Carey: But the story logic has become story logic in a different sense because it's Wilson, who gets to decide how everybody ends up. He doesn't have to follow any rules.

And what about Wilson? As I mentioned, in the end, you were able to lift my hatred towards Wilson Taylor to a level of in the range of mild acceptance. And we have acknowledged that perhaps he too was more victim than villain. But as storytellers, what did his journey as the master puppeteer mean to you as creators?

Carey: That's a good question.

Gross: We did not intend to redeem him. The story turned that way during the "Apocalypse" arc when Mike flashed to the 1930s and his encounter with Pullman and Rausch. You find out that in the past, Wilson wasn't totally to blame for being an asshole.
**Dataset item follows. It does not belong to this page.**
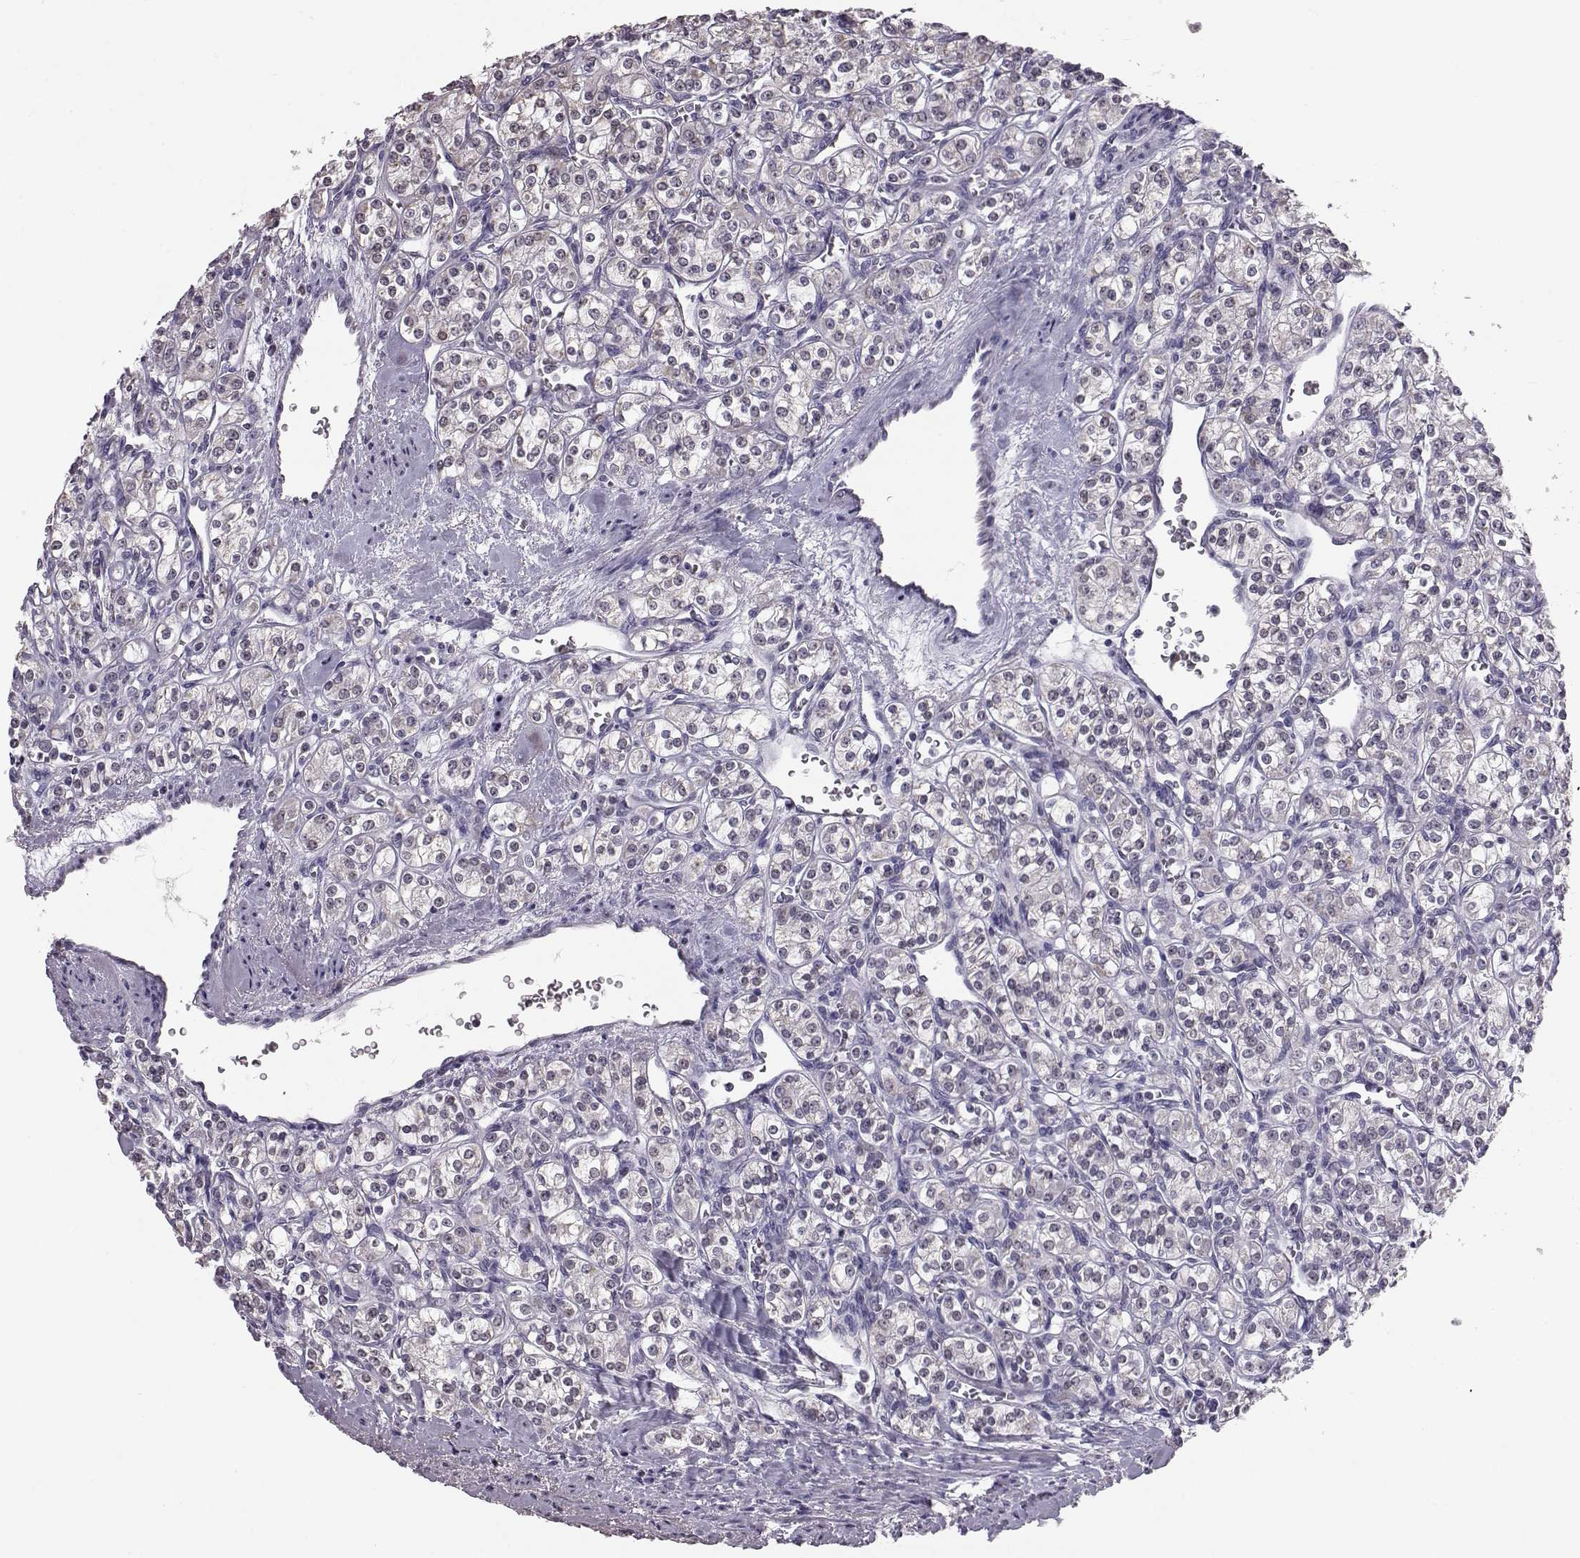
{"staining": {"intensity": "negative", "quantity": "none", "location": "none"}, "tissue": "renal cancer", "cell_type": "Tumor cells", "image_type": "cancer", "snomed": [{"axis": "morphology", "description": "Adenocarcinoma, NOS"}, {"axis": "topography", "description": "Kidney"}], "caption": "A photomicrograph of human adenocarcinoma (renal) is negative for staining in tumor cells. The staining is performed using DAB brown chromogen with nuclei counter-stained in using hematoxylin.", "gene": "ALDH3A1", "patient": {"sex": "male", "age": 77}}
Carey: We always knew that he was involved in a war. And it doesn't make him any more likeable as a human being but it allows you to better understand why he did the things that he did. He did such awful things to people that he ostensibly loved. But we never talked about it as redemption.

Gross: No, but this way it gives him a little bit of an out. And now we have completely strayed from your question. [Laughs]

Carey: It's true, to go back to your original question, that the relationship between the storyteller and the story is a little bit like a torturer to a victim. It's a metaphor that Gene Wolfe uses in "The Book of the New Sun." You create these hopefully believable relatable characters and then you put them through these really dramatic and terrible experiences. And you have to sympathize with them. You have to be in their head space. At the same time, you have to be detached enough to say, "It would be great if he lost an arm at this point." [Laughs] Wilson is the embodiment of that.

In the end, Wilson is seen descending down a tunnel, presumably into the story -- perhaps leaving the door open for a return. Would you ever return to "The Unwritten?"

Carey: I think we would love to return to some of the themes and some of the characters but I think that [an] ending is an ending. There are other ways to come at it perhaps.

Gross: I think there are stories within what we did that we would love to explore further but I don't know if there is a story after what we did. I was sad that we didn't have a moment with the Tinker.

Put me down for a Pauly Bruckner ongoing series. If not more of "The Unwritten," will you work together again?

Carey: Damn straight. I can't put words in Peter's mouth but I would love to work with Peter again. The best work I have ever done has been with Peter.

Gross: If Mike can put up with me questioning everything that he writes along the way, I would be more than happy to work with him again.

Vertigo's "The Unwritten: Apocalypse" #12 by Mike Carey and Peter Gross is available now.